Job Openings Site Reliability Engineer

About the job Site Reliability Engineer

Job Description

As a Site Reliability Engineer (SRE) at Solutions Exchange Inc, you will play a critical role in ensuring the reliability, scalability, and performance of our production systems. You will collaborate closely with software engineering and operations teams to build and maintain tools for automation, monitoring, and operations.
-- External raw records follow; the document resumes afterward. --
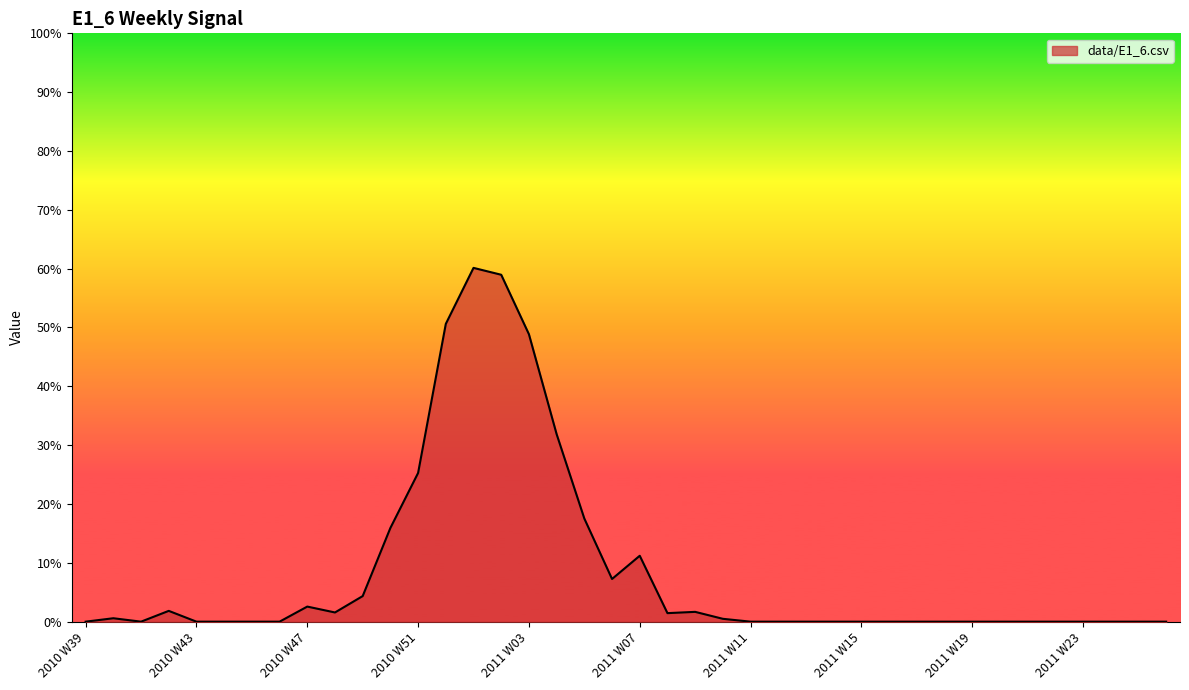

Does the chart display data point markers on the line(s)?

No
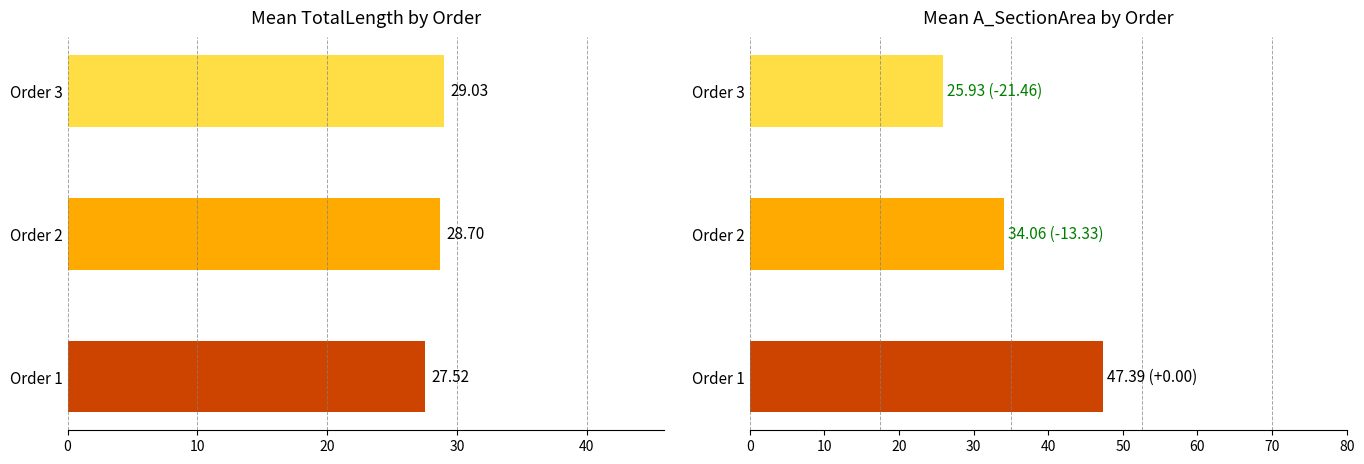

What is the minimum value for A_SectionArea?

25.9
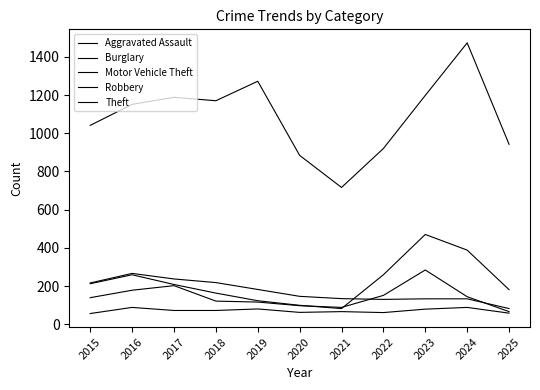

Does the chart have visible grid lines?

No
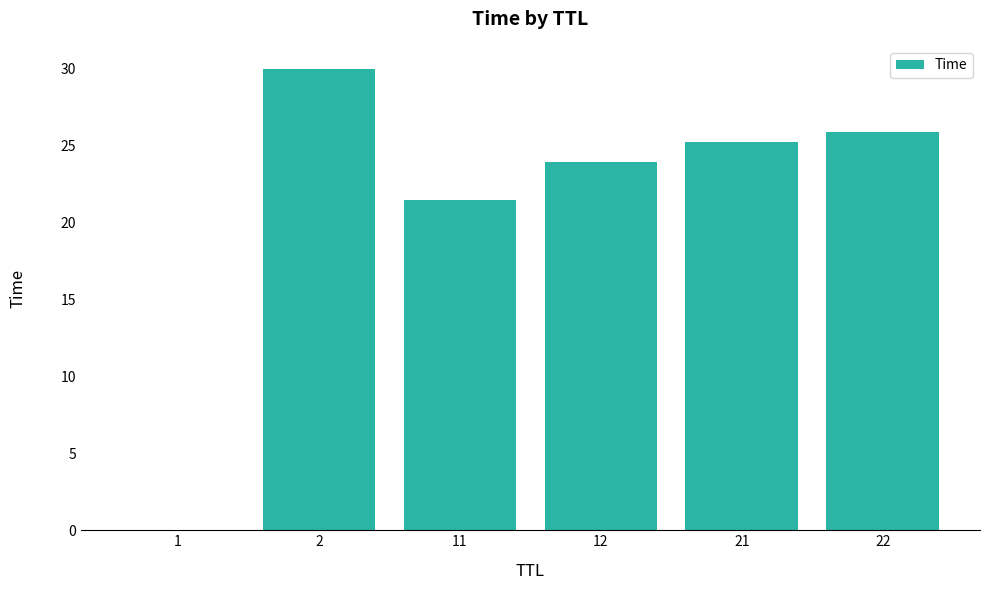

What is the maximum value shown in the chart?

30.0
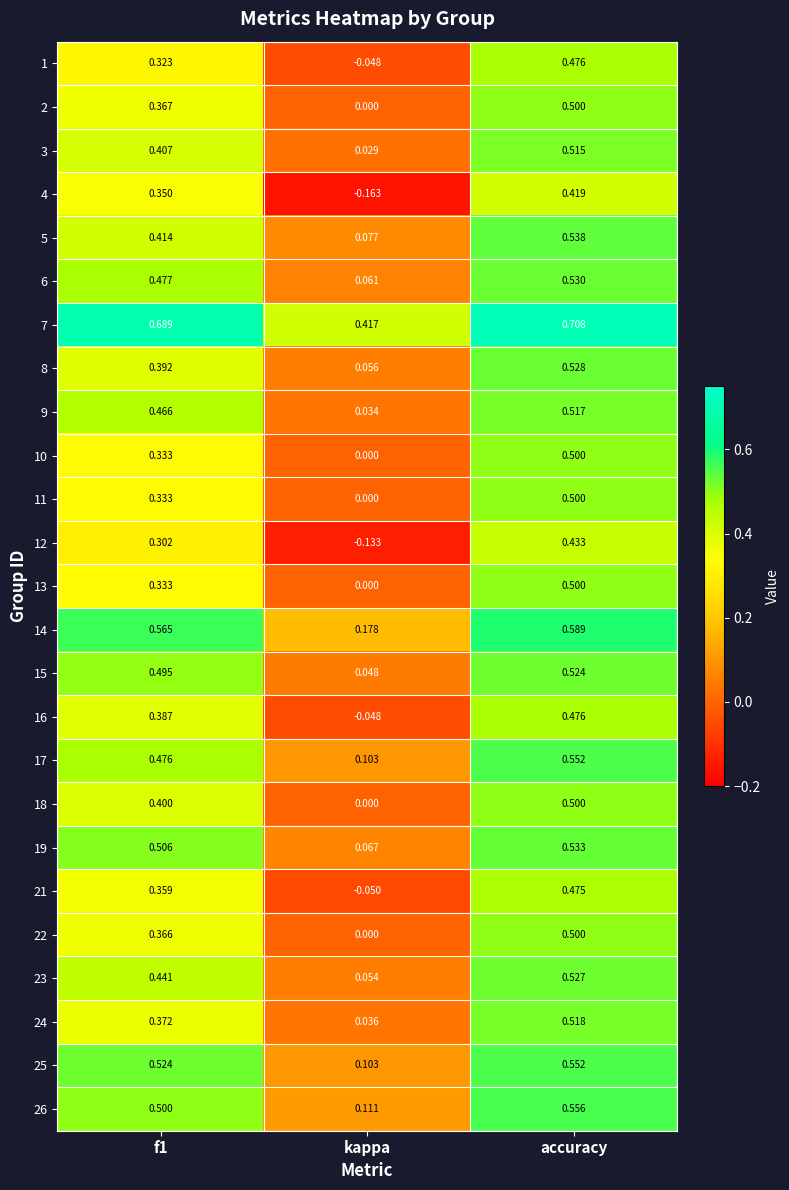

Which label corresponds to the smallest value in the chart?

kappa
Your expertise will be crucial in designing resilient and scalable architectures, optimizing application performance, and resolving complex technical issues to deliver a seamless user experience.

Responsibilities

  • Design, build, and maintain tools and frameworks for deployment, monitoring, and operations.
  • Implement best practices in infrastructure security, scalability, and reliability.
  • Collaborate with cross-functional teams to define and achieve Service Level Objectives (SLOs) and Service Level Indicators (SLIs).
  • Perform system and application troubleshooting to resolve issues and ensure optimal performance.
  • Design and implement automation strategies to streamline operations and reduce manual intervention.
  • Participate in on-call rotation and respond to incidents to minimize downtime and impact on users.
  • Conduct post-mortem analyses of incidents and implement measures to prevent recurrence.
  • Continuously evaluate and improve our systems and processes to enhance reliability and efficiency.

Requirements

  • Bachelor's degree in computer science, Engineering, or a related technical field, or equivalent practical experience.
  • Proven experience in a Site Reliability Engineer or similar role, with a focus on designing and implementing scalable systems.
  • Strong proficiency in programming languages, scripting and automation (Java, ReactJS, etc.).
  • Experience with cloud platforms such as AWS, Azure, or GCP, and container orchestration tools like Kubernetes.
  • Deep understanding of networking, system administration, Windows, and Linux/Unix-based environments.
  • Excellent problem-solving skills and the ability to troubleshoot complex issues in distributed systems.
  • Strong communication skills and the ability to work effectively in a collaborative team environment and to stakeholders

Preferred Qualifications:

  •  Master's degree in computer science, Engineering, or a related technical field. 
  • Certification in cloud platforms or DevOps methodologies (e.g., AWS Certified DevOps Engineer, Google Professional Cloud DevOps Engineer).
  • Experience with CI/CD pipelines and configuration management tools (e.g., Ansible).
  • Knowledge of monitoring and logging tools such as Prometheus, Grafana, ELK stack, etc.
  • Experience with Agile/Scrum methodologies and practices.

Work Setup:

Shift: Dayshift

Setup: Hybrid

Location: Makati

By Applying, you give consent to collect, store, and/or process personal and/or sensitive information for the purpose of recruitment and employment may it be internal to Cobden & Carter International and/or to its clients.